What to do:
Reproduce the text lines of all the items below verbatim, leaving out the pictures.
** start of Provided data **
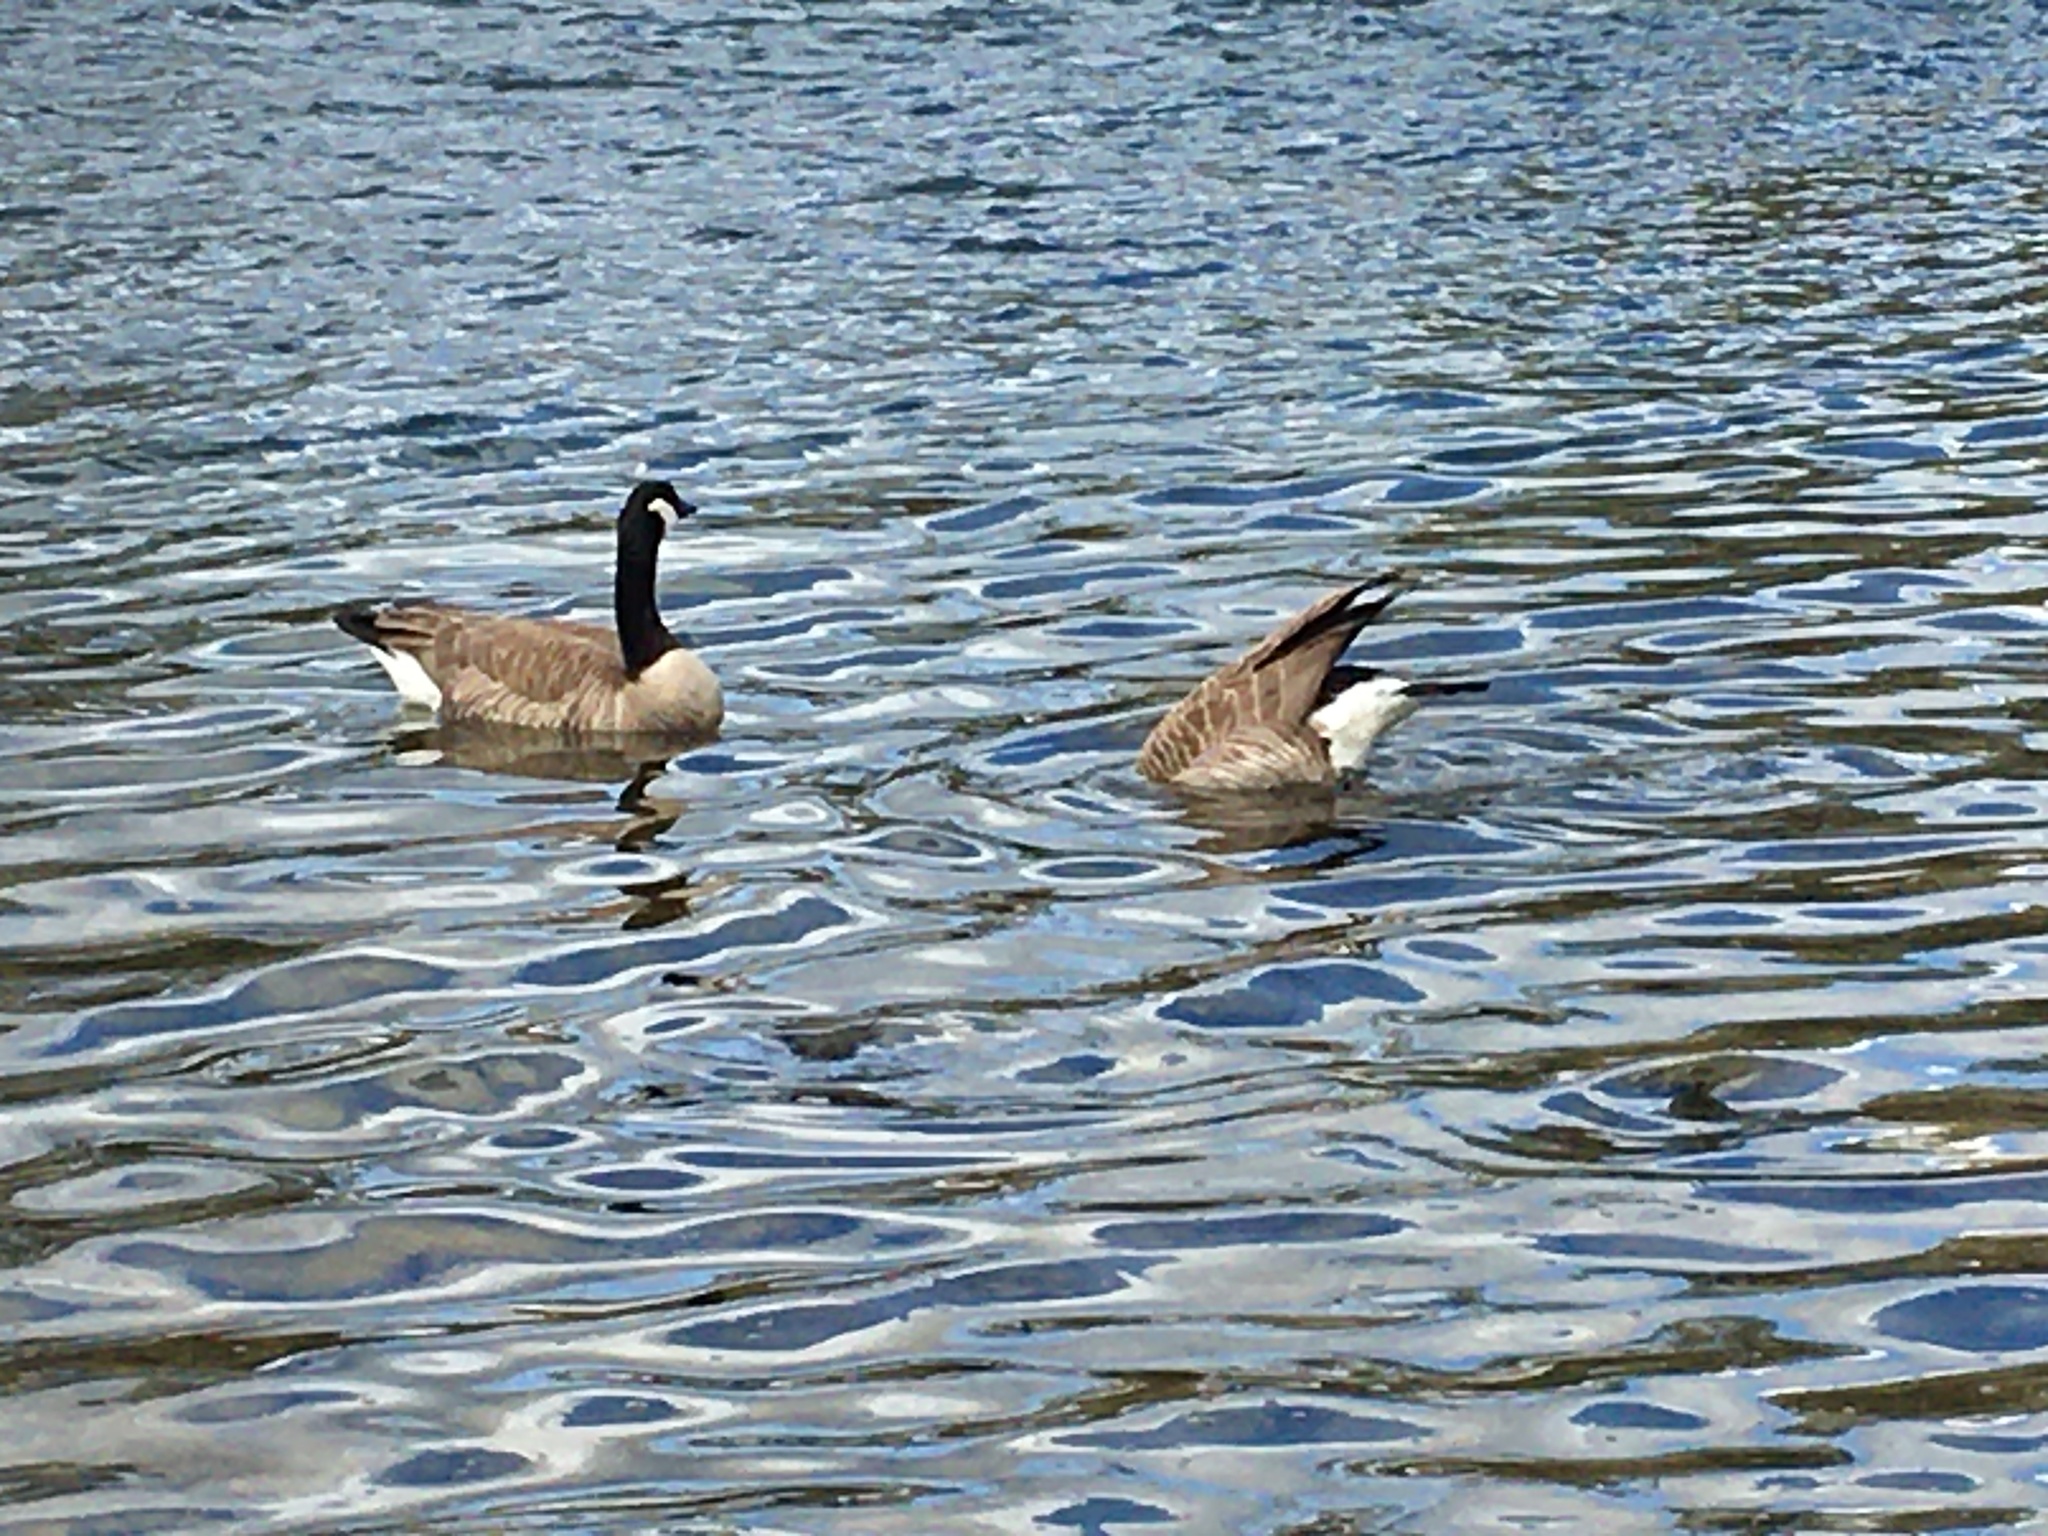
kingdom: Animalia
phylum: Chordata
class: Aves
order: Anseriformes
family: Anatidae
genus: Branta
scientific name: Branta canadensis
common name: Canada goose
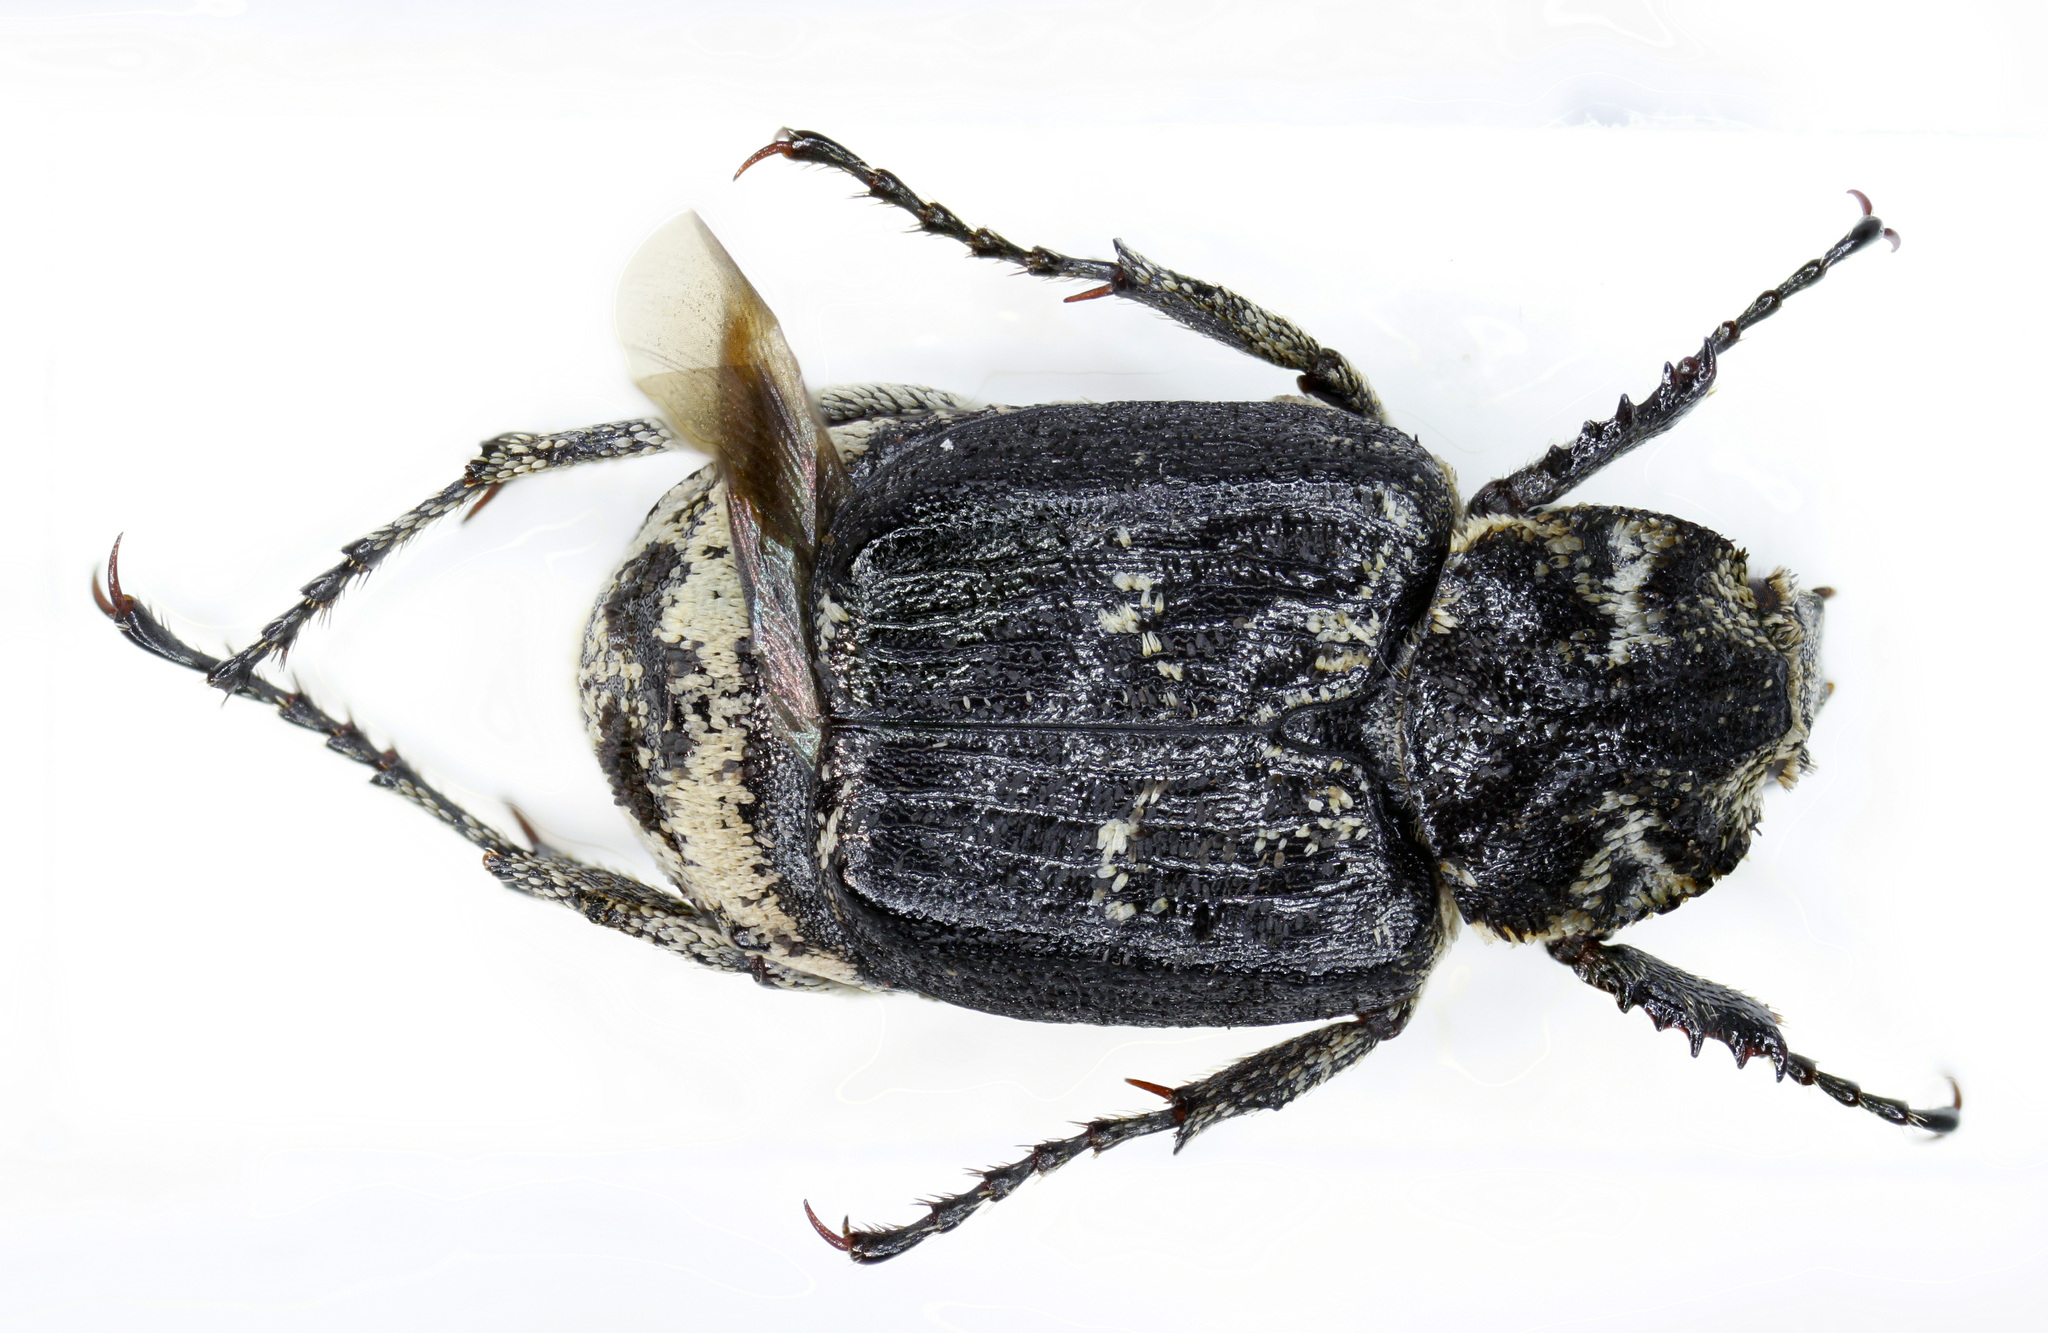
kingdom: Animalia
** end of Provided data **
Written solution:
kingdom: Animalia
phylum: Chordata
class: Aves
order: Anseriformes
family: Anatidae
genus: Branta
scientific name: Branta canadensis
common name: Canada goose
kingdom: Animalia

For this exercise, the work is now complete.